**Your instructions**
Give the count of lines below that include the word "снег", and say nothing else.

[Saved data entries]
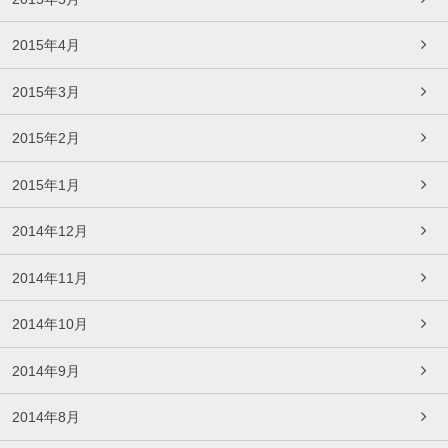
2015年4月
2015年3月
2015年2月
2015年1月
2014年12月
2014年11月
2014年10月
2014年9月
2014年8月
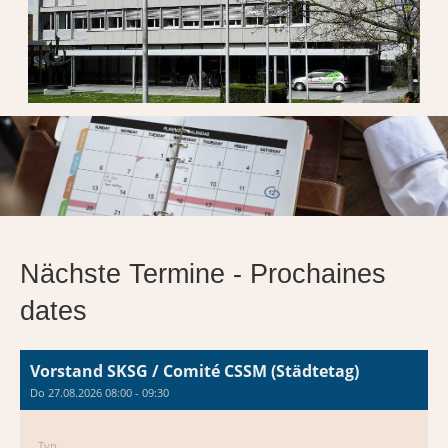
Nächste Termine - Prochaines
dates
Vorstand SKSG / Comité CSSM (Städtetag)
Do 27.08.2026 08:00 - 09:30
Typ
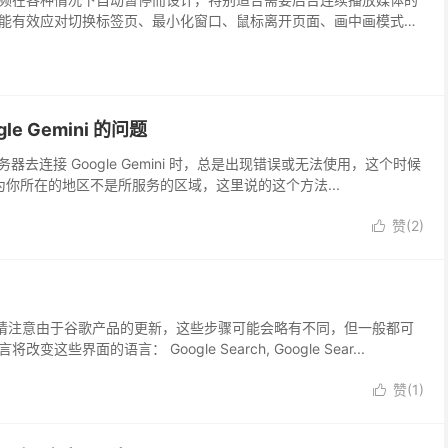
能有效应对切换标签页、最小化窗口、鼠标离开页面、画中画模式、
过JavaScript事件（如blur、visibilitychange）或定时器检
e Gemini 的问题
器去连接 Google Gemini 时，总是出现错误或无法使用，这个时候
认为你所在的地区不是所服务的区域，这里说的这个方法...
赞(
2
)

）
请注意由于谷歌产品的更新，这些步骤可能会略有不同，但一般都可
面的语言： Google Search, Google Sear...
赞(
1
)

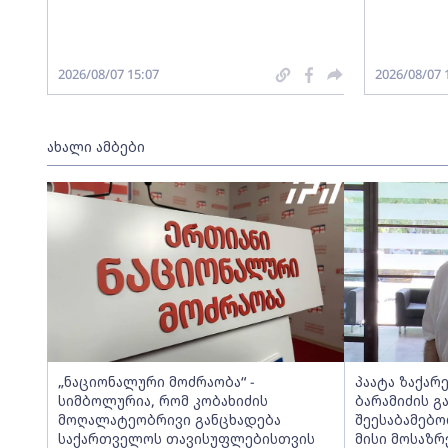
2026/08/07 15:07
2026/08/07 
ახალი ამბები
„ნაციონალური მოძრაობა“ -
პაატა ზაქარ
სიმბოლურია, რომ კობახიძის
ბარამიძის გ
მოღალატეობრივი განცხადება
შეესაბამებო
საქართველოს თავისუფლებისთვის
მისი მოსაზ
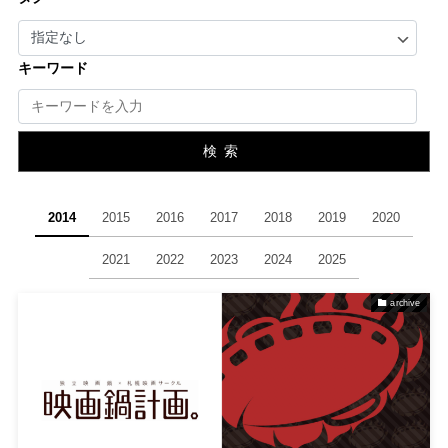
キーワード
検索
2014
2015
2016
2017
2018
2019
2020
2021
2022
2023
2024
2025
archive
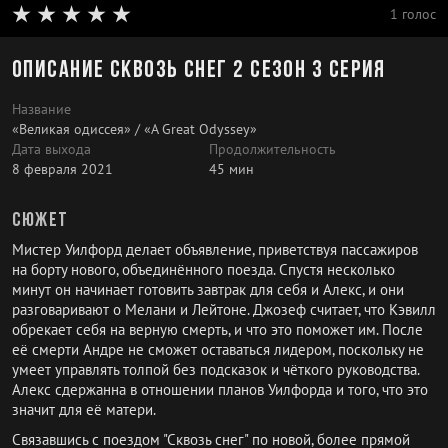
1 голос
Описание Сквозь снег 2 сезон 3 серия
Название
«Великая одиссея» / «A Great Odyssey»
Дата выхода
Продолжительность
8 февраля 2021
45 мин
Сюжет
Мистер Уилфорд делает объявление, приветствуя пассажиров
на борту нового, объединённого поезда. Спустя несколько
минут он начинает готовить завтрак для себя и Алекс, и они
разговаривают о Мелани и Лейтоне. Джозеф считает, что Кэвилл
обрекает себя на верную смерть, и что это поможет им. После
её смерти Андре не сможет оставаться лидером, поскольку не
умеет управлять толпой без подсказок и чёткого руководства.
Алекс сдержанна в отношении планов Уилфорда и того, что это
значит для её матери.
Связавшись с поездом "Сквозь снег" по новой, более прямой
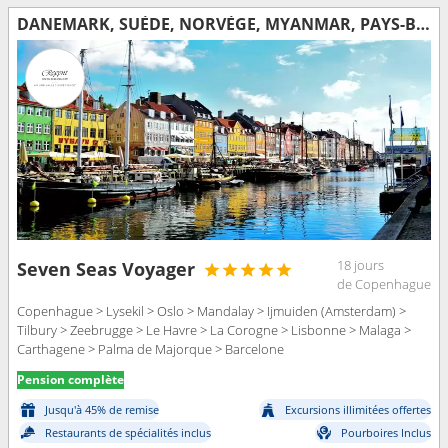
DANEMARK, SUÈDE, NORVÈGE, MYANMAR, PAYS-BAS, ROYAUME-UNI, BELGIQUE, FRANCE, ESPAGNE, PORTUGAL, MAJORQUE
18 jours
Seven Seas Voyager
de Copenhague
Copenhague > Lysekil > Oslo > Mandalay > Ijmuiden (Amsterdam) >
Tilbury > Zeebrugge > Le Havre > La Corogne > Lisbonne > Malaga >
Carthagene > Palma de Majorque > Barcelone
Pension complète
Jusqu'à 45% de remise
Excursions illimitées offertes
Restaurants de spécialités inclus
Pourboires Inclus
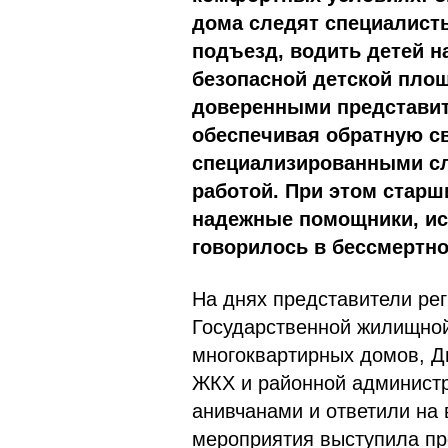
дома следят специалист
подъезд, водить детей н
безопасной детской пло
доверенными представи
обеспечивая обратную с
специализированными сл
работой. При этом старши
надежные помощники, ис
говорилось в бессмертно
На днях представители ре
Государственной жилищной
многоквартирных домов, Д
ЖКХ и районной администр
анивчанами и ответили на
мероприятия выступила пр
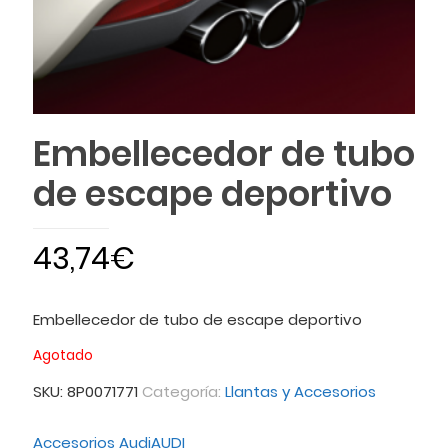
Embellecedor de tubo
de escape deportivo
43,74
€
Embellecedor de tubo de escape deportivo
Agotado
SKU:
8P0071771
Categoría:
Llantas y Accesorios
Accesorios Audi
AUDI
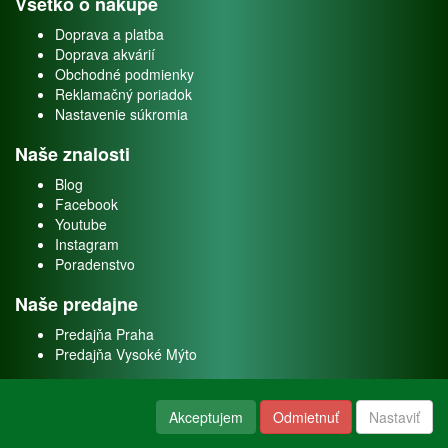
Všetko o nákupe
Doprava a platba
Doprava akvárií
Obchodné podmienky
Reklamačný poriadok
Nastavenie súkromia
Naše znalosti
Blog
Facebook
Youtube
Instagram
Poradenstvo
Naše predajne
Predajňa Praha
Predajňa Vysoké Mýto
O nás
Akceptujem
Odmietnuť
Nastaviť
Kontakt
O firme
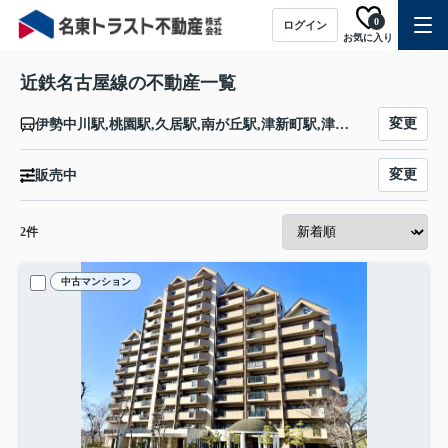
0
ログイン
お気に入り
近鉄名古屋線の不動産一覧
変更
伊勢中川駅,桃園駅,久居駅,南が丘駅,津新町駅,津駅,江戸橋駅,高田本山駅,白塚駅,豊津上野駅,千里駅,磯山駅,鼓ヶ浦駅,白子駅,千代崎駅,伊勢若松駅,箕田駅,長太ノ浦駅,楠駅,北楠駅,塩浜駅,海山道駅,新正駅,近鉄四日市駅,川原町駅,阿倉川駅,霞ヶ浦駅,近鉄富田駅,川越富洲原駅,伊勢朝日駅,益生駅,桑名駅,近鉄長島駅,近鉄弥富駅,佐古木駅,富吉駅,近鉄蟹江駅,戸田駅,伏屋駅,近鉄八田駅,烏森駅,黄金駅,米野駅,名古屋駅
変更
販売中
2
件
中古マンション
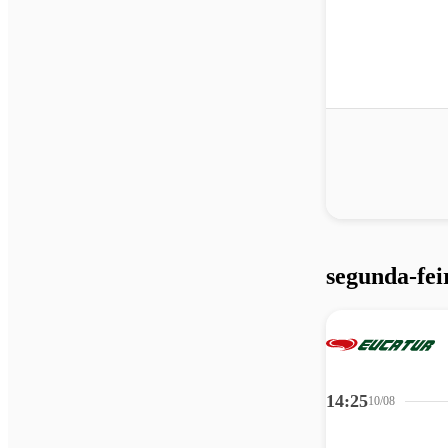
segunda-fei
14:25
10/08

**Output below**
2